Work order ▸ Each line below from the line with "Catálogo de Cursos Actuales" to the line with "Kemenangan Di Laga Terakhir" must be copied exactly, including those two, and no picture may appear in the copy.

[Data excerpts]
▼

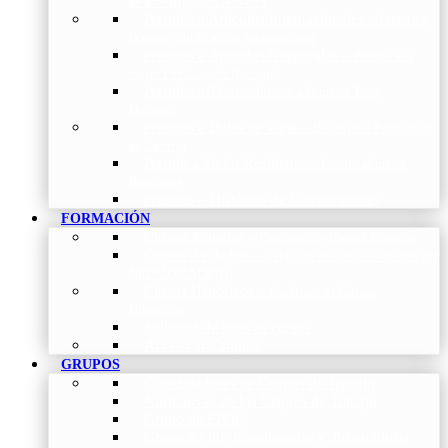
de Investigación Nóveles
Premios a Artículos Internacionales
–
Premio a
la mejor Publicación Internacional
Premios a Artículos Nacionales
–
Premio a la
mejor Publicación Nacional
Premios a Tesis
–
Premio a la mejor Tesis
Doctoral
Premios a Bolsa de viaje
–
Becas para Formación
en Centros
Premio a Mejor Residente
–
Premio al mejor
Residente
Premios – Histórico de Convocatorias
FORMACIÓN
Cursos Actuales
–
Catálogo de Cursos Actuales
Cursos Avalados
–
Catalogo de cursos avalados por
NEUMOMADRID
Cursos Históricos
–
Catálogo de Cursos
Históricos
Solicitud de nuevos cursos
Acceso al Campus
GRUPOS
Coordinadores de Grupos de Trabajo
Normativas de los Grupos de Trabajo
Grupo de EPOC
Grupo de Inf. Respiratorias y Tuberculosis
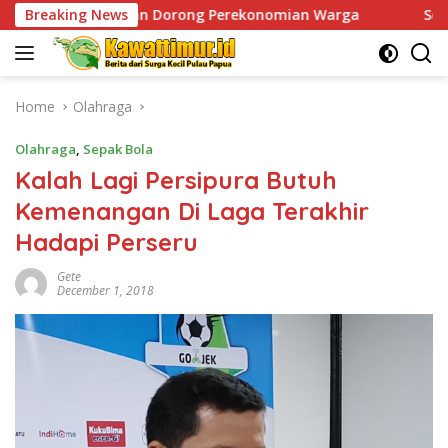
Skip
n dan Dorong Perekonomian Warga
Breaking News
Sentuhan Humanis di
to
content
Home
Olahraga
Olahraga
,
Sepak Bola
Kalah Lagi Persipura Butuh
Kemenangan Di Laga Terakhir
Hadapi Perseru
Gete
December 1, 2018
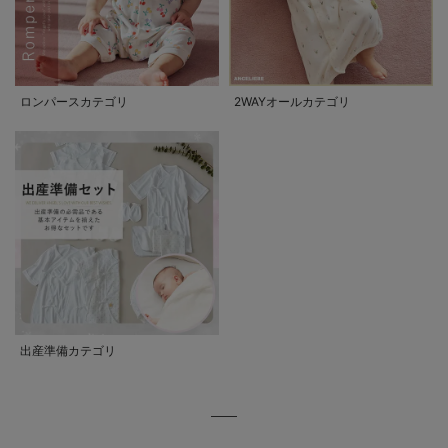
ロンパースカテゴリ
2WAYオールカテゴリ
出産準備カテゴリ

▲
▼

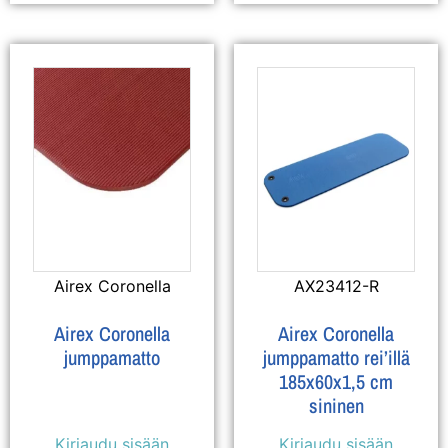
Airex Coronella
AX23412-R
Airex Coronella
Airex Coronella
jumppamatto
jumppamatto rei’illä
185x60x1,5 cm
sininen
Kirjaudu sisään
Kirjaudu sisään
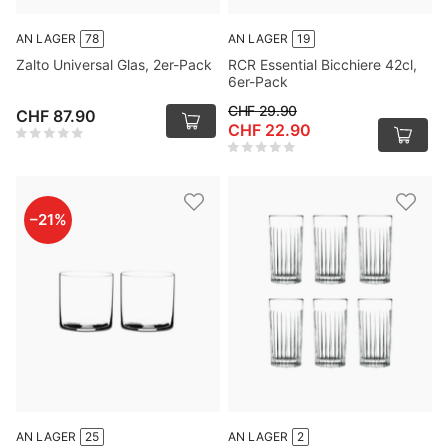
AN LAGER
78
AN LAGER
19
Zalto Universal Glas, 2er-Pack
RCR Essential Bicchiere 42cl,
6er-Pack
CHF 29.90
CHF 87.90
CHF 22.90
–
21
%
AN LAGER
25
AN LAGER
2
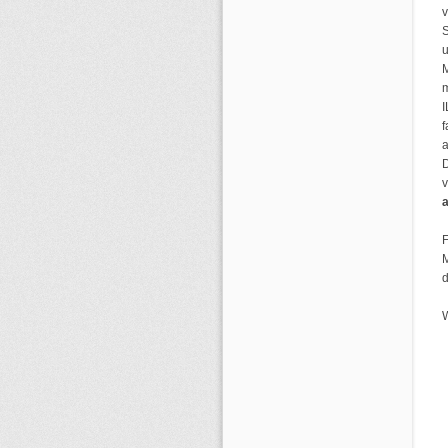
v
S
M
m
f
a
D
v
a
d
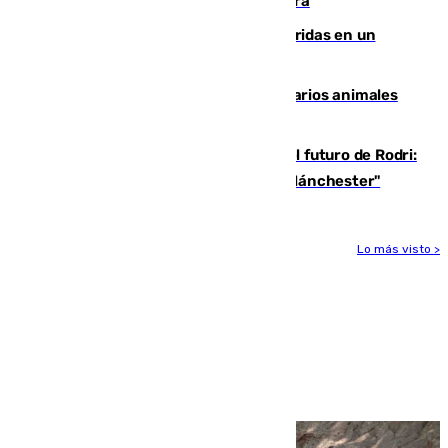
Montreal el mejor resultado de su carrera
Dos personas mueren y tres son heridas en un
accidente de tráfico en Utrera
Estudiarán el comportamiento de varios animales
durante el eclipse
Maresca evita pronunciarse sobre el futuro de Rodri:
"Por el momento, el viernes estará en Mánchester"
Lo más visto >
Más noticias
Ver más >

▲

Solution to this problem ▸
Catálogo de Cursos Actuales
Cursos Avalados
–
Catalogo de cursos avalados por
NEUMOMADRID
Cursos Históricos
–
Catálogo de Cursos
Históricos
Solicitud de nuevos cursos
Acceso al Campus
GRUPOS
Coordinadores de Grupos de Trabajo
Normativas de los Grupos de Trabajo
Grupo de EPOC
Grupo de Inf. Respiratorias y Tuberculosis
Skip
n dan Dorong Perekonomian Warga
Breaking News
Sentuhan Humanis di
to
content
Home
Olahraga
Olahraga
,
Sepak Bola
Kalah Lagi Persipura Butuh
Kemenangan Di Laga Terakhir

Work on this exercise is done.